(Beginning of Data in this exercise)
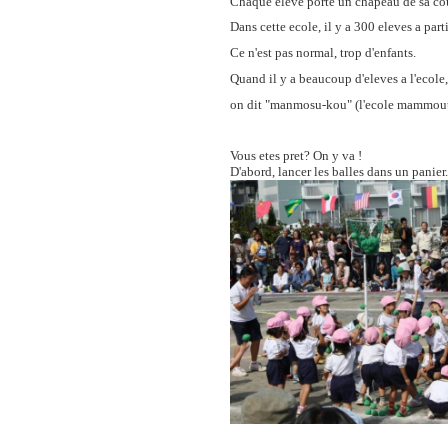
Chaque eleve porte un chapeau de sa coule
Dans cette ecole, il y a 300 eleves a part
Ce n'est pas normal, trop d'enfants.
Quand il y a beaucoup d'eleves a l'ecole,
on dit "manmosu-kou" (l'ecole mammout
Vous etes pret? On y va !
D'abord, lancer les balles dans un panier.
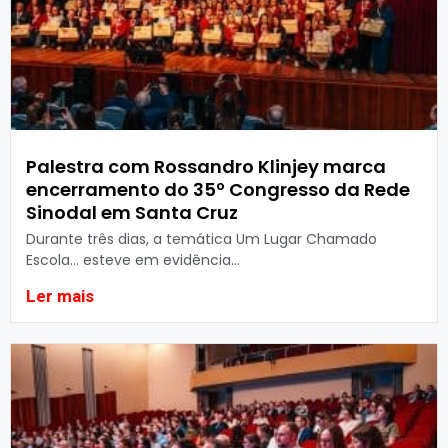
Palestra com Rossandro Klinjey marca
encerramento do 35º Congresso da Rede
Sinodal em Santa Cruz
Durante três dias, a temática Um Lugar Chamado
Escola… esteve em evidência...
Ler mais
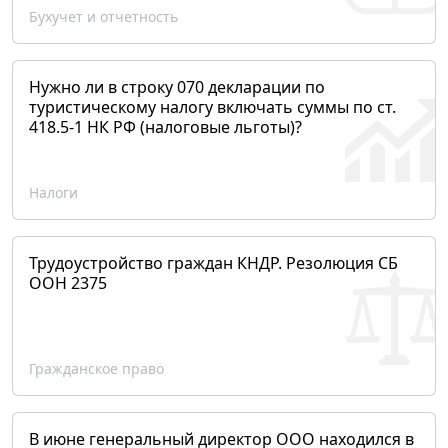
Бухучет и отчетность
Нужно ли в строку 070 декларации по
туристическому налогу включать суммы по ст.
418.5-1 НК РФ (налоговые льготы)?
Налоги
Трудоустройство граждан КНДР. Резолюция СБ
ООН 2375
Гражданское право
В июне генеральный директор ООО находился в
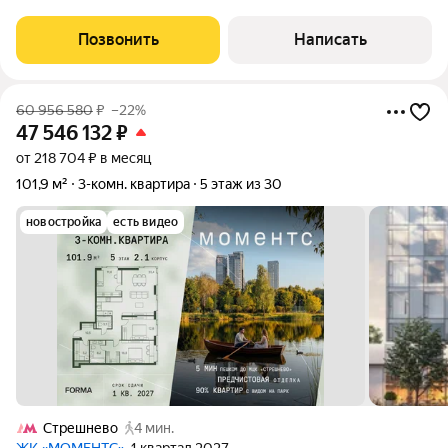
итальянском стиле. На полу уложен паркет из натурального
дерева нескольких сортов тик,
Позвонить
Написать
60 956 580
₽
–22%
47 546 132
₽
от 218 704 ₽ в месяц
101,9 м²
3-комн. квартира
5 этаж из 30
новостройка
есть видео
Стрешнево
4 мин.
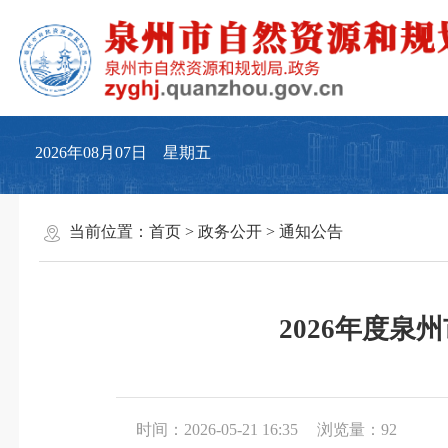
2026年08月07日 星期五
当前位置：
首页
>
政务公开
>
通知公告
2026年度
时间：2026-05-21 16:35
浏览量：
92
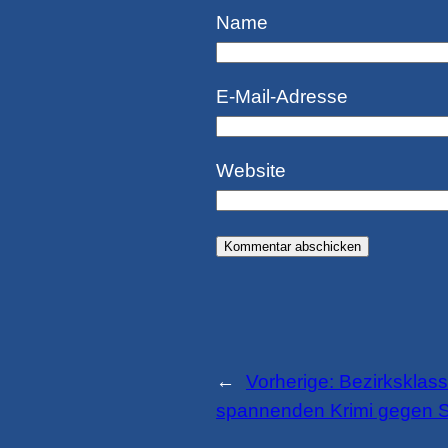
Name
E-Mail-Adresse
Website
←
Vorherige:
Bezirksklas
spannenden Krimi gegen 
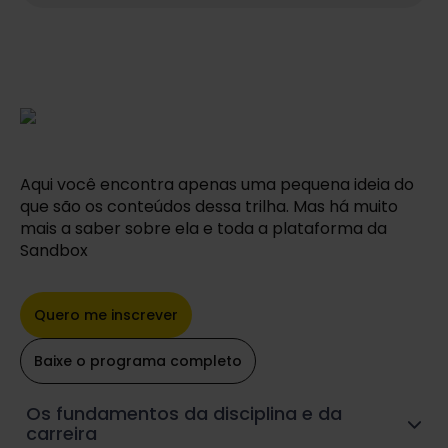
Aqui você encontra apenas uma pequena ideia do
que são os conteúdos dessa trilha. Mas há muito
mais a saber sobre ela e toda a plataforma da
Sandbox
Quero me inscrever
Baixe o programa completo
Os fundamentos da disciplina e da
carreira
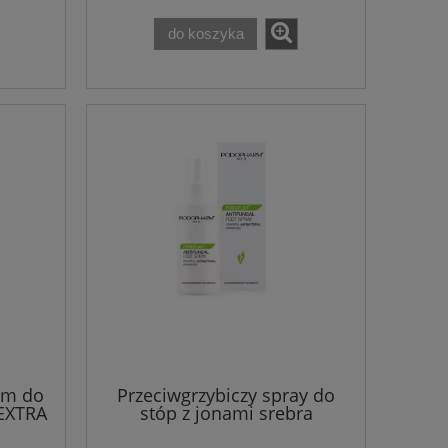
do koszyka
em do
Przeciwgrzybiczy spray do
EXTRA
stóp z jonami srebra
ML
Podopharm 100 ml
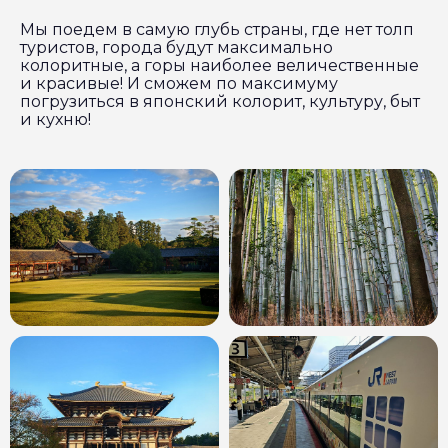
Мы поедем в самую глубь страны, где нет толп
туристов, города будут максимально
колоритные, а горы наиболее величественные
и красивые! И сможем по максимуму
погрузиться в японский колорит, культуру, быт
и кухню!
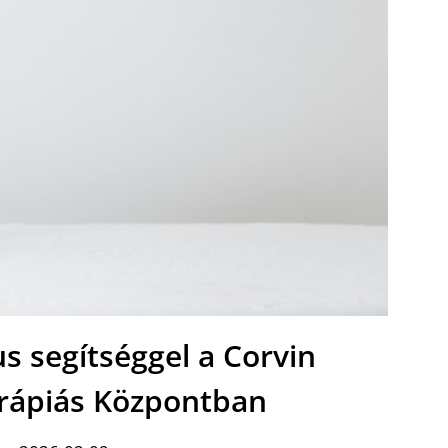
s segítséggel a Corvin
erápiás Központban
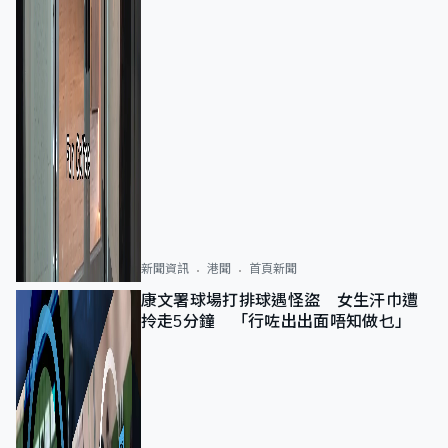
新聞資訊
港聞
首頁新聞
康文署球場打排球遇怪盜 女生汗巾遭
拎走5分鐘 「行咗出出面唔知做乜」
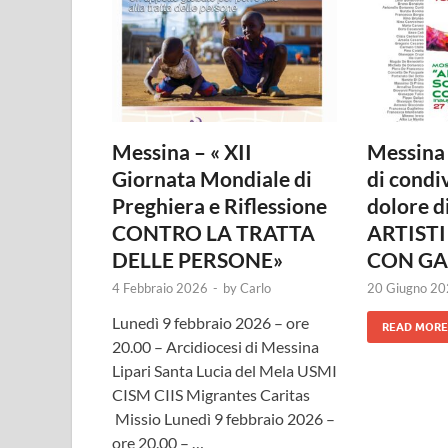
Messina – « XII
Messina 
Giornata Mondiale di
di condi
Preghiera e Riflessione
dolore d
CONTRO LA TRATTA
ARTISTI
DELLE PERSONE»
CON GA
4 Febbraio 2026
-
by
Carlo
20 Giugno 2
Lunedì 9 febbraio 2026 – ore
READ MORE
20.00 – Arcidiocesi di Messina
Lipari Santa Lucia del Mela USMI
CISM CIIS Migrantes Caritas
Missio Lunedì 9 febbraio 2026 –
ore 20.00 – …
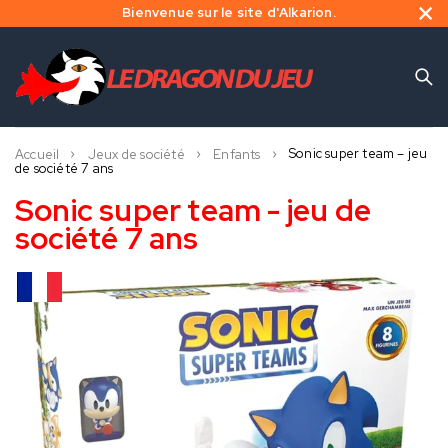
Bienvenue sur le site d'Alkarion.
Sonic super team – jeu
Accueil
Jeux de société
Enfants
de société 7 ans
Sonic super team - jeu de
société 7 ans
(End of Data in this exercise)
— Your task —
Pictures are to be left out. Everything else in the records above gets repeated exactly.

— Answer box —
Chaque eleve porte un chapeau de sa coule
Dans cette ecole, il y a 300 eleves a part
Ce n'est pas normal, trop d'enfants.
Quand il y a beaucoup d'eleves a l'ecole,
on dit "manmosu-kou" (l'ecole mammout
Vous etes pret? On y va !
D'abord, lancer les balles dans un panier.
Palestra com Rossandro Klinjey marca
encerramento do 35º Congresso da Rede
Sinodal em Santa Cruz
Durante três dias, a temática Um Lugar Chamado
Escola… esteve em evidência...
Ler mais
Бухучет и отчетность
Нужно ли в строку 070 декларации по
туристическому налогу включать суммы по ст.
418.5-1 НК РФ (налоговые льготы)?
Налоги
Трудоустройство граждан КНДР. Резолюция СБ
ООН 2375
Гражданское право
В июне генеральный директор ООО находился в
итальянском стиле. На полу уложен паркет из натурального
дерева нескольких сортов тик,
Позвонить
Написать
60 956 580
₽
–22%
47 546 132
₽
от 218 704 ₽ в месяц
101,9 м²
3-комн. квартира
5 этаж из 30
новостройка
есть видео
Стрешнево
4 мин.
2026年08月07日 星期五
当前位置：
首页
>
政务公开
>
通知公告
2026年度
时间：2026-05-21 16:35
浏览量：
92
Name
E-Mail-Adresse
Website
←
Vorherige:
Bezirksklas
spannenden Krimi gegen 
Aqui você encontra apenas uma pequena ideia do
que são os conteúdos dessa trilha. Mas há muito
mais a saber sobre ela e toda a plataforma da
Sandbox
Quero me inscrever
Baixe o programa completo
Os fundamentos da disciplina e da
carreira
do koszyka
em do
Przeciwgrzybiczy spray do
EXTRA
stóp z jonami srebra
ML
Podopharm 100 ml
Мы поедем в самую глубь страны, где нет толп
туристов, города будут максимально
колоритные, а горы наиболее величественные
и красивые! И сможем по максимуму
погрузиться в японский колорит, культуру, быт
и кухню!
s segítséggel a Corvin
erápiás Központban
新聞資訊
港聞
首頁新聞
康文署球場打排球遇怪盜 女生汗巾遭
拎走5分鐘 「行咗出出面唔知做乜」
Messina – « XII
Messina 
Giornata Mondiale di
di condi
Preghiera e Riflessione
dolore d
CONTRO LA TRATTA
ARTISTI
DELLE PERSONE»
CON GA
4 Febbraio 2026
-
by
Carlo
20 Giugno 2
Lunedì 9 febbraio 2026 – ore
READ MORE
20.00 – Arcidiocesi di Messina
Lipari Santa Lucia del Mela USMI
CISM CIIS Migrantes Caritas
Missio Lunedì 9 febbraio 2026 –
ore 20.00 – …
Bienvenue sur le site d'Alkarion.
Sonic super team – jeu
Accueil
Jeux de société
Enfants
de société 7 ans
Sonic super team - jeu de
société 7 ans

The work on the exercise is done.